Abstract

Objective We investigated whether emergency thoracotomy (ET) performed in pre-hospital settings contributed to saving the lives of blunt trauma patients with impending or recent cardiac arrest. Methods Eighty-one consecutive cardiac arrest patients with blunt trauma were performed ET before or after arrival at the emergency department (ED). These were reviewed retrospectively and were classified into the following three groups: (1) an emergency field thoracotomy was performed (EFT group, n = 34); (2) a doctor dispatched to the scene, but the thoracotomy was performed in the ED (EDT-a group, n = 10); and (3) no doctor dispatched to the scene, and the thoracotomy was performed in the ED (EDT-b group, n = 37). The patients in the EFT and EDT-a groups were managed within the Japanese helicopter emergency medical service system with a doctor dispatched to the scene.
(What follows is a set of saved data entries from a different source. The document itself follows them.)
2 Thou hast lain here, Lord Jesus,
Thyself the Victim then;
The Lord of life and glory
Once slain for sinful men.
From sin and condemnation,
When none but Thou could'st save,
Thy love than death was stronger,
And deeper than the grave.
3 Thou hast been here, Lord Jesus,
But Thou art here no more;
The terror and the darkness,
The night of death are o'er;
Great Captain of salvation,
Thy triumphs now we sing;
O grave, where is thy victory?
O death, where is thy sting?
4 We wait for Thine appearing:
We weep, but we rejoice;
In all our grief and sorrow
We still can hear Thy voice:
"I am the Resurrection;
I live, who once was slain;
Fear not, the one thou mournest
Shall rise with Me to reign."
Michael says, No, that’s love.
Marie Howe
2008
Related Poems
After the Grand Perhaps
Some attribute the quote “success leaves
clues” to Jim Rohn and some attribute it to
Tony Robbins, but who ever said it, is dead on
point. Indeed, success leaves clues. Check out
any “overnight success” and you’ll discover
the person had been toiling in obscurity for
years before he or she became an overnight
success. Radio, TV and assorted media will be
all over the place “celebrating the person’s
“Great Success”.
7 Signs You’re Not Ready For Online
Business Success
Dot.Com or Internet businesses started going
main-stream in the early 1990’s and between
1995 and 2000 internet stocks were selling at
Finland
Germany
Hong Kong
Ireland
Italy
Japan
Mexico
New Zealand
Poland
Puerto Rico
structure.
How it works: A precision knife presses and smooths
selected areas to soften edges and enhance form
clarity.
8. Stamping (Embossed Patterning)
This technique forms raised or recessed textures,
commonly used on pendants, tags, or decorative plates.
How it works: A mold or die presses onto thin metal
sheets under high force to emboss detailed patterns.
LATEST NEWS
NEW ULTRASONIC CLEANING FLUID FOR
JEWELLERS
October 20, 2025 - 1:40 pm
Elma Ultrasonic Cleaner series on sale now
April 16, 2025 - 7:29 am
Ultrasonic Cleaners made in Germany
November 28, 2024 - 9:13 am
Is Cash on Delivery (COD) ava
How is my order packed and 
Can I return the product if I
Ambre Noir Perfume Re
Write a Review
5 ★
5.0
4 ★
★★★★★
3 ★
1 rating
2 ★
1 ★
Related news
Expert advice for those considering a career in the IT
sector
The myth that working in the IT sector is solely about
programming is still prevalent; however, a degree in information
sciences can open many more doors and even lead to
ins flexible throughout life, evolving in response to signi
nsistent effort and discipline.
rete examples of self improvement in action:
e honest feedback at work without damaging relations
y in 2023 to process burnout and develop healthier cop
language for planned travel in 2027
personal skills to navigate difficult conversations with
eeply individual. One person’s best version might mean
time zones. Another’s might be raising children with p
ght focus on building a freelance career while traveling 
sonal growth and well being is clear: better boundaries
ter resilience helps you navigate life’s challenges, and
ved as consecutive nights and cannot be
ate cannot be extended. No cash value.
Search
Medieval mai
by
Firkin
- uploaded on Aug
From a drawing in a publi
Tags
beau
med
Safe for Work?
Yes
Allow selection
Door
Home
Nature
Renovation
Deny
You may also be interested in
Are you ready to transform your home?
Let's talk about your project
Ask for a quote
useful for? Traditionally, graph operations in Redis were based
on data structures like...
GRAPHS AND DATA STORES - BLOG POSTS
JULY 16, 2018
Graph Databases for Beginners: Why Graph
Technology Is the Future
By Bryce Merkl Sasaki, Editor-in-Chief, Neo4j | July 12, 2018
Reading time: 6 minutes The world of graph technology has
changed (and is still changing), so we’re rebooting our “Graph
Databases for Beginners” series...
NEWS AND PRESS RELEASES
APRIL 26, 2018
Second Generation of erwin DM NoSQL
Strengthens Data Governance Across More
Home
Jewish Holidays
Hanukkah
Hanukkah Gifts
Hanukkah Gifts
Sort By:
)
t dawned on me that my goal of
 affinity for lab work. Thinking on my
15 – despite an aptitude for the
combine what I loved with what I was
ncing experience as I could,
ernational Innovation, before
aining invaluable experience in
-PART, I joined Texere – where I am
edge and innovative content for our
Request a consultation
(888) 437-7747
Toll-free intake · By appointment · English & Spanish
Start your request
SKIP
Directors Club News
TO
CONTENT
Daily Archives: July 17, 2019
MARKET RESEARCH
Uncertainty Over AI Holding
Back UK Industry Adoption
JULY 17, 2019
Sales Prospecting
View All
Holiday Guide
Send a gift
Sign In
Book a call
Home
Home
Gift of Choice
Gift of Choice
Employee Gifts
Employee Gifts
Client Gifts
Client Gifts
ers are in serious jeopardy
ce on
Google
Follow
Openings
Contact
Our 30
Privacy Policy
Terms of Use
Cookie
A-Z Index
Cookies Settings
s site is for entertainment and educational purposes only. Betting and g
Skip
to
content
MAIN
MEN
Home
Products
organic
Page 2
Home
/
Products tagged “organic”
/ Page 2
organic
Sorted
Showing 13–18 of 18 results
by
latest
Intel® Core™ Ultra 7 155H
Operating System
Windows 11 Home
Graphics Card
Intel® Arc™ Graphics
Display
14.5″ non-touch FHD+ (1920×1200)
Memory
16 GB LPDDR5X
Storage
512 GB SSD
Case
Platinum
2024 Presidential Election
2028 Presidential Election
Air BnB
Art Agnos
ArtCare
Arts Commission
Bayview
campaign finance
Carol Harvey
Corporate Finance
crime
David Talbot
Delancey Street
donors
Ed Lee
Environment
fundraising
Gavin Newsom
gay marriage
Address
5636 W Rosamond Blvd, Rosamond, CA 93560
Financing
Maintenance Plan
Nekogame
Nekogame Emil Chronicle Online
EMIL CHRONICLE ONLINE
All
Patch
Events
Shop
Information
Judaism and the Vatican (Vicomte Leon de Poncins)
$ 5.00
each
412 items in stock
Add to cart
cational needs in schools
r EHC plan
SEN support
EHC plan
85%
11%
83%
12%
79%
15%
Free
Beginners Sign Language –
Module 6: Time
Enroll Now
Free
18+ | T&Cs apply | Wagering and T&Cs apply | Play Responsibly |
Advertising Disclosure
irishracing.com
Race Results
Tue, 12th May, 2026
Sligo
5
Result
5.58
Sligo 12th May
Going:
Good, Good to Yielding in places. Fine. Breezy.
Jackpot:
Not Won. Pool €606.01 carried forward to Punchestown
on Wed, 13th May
Result The time between the arrival of the EMT at the scene and the start of the thoracotomy was significantly shorter in the EFT group than in the EDT-b group (19.2 ± 7.9 min vs. 30.7 ± 6.8 min, p < 0.001). In the EFT group, the “ICU admission” rate was significantly higher among the patients who experienced cardiac arrest after the EMT arrival than among the patients who experienced cardiac arrest before the EMT arrival (70% vs. 8%, p = 0.001). Unfortunately, however, there were no survivors in this series. Conclusion These findings indicate that “early access” to a doctor's expertise and the performance of an “emergency field thoracotomy” might be two important factors for improving the possibility of saving the lives of blunt trauma patients with impending or recent cardiac arrest.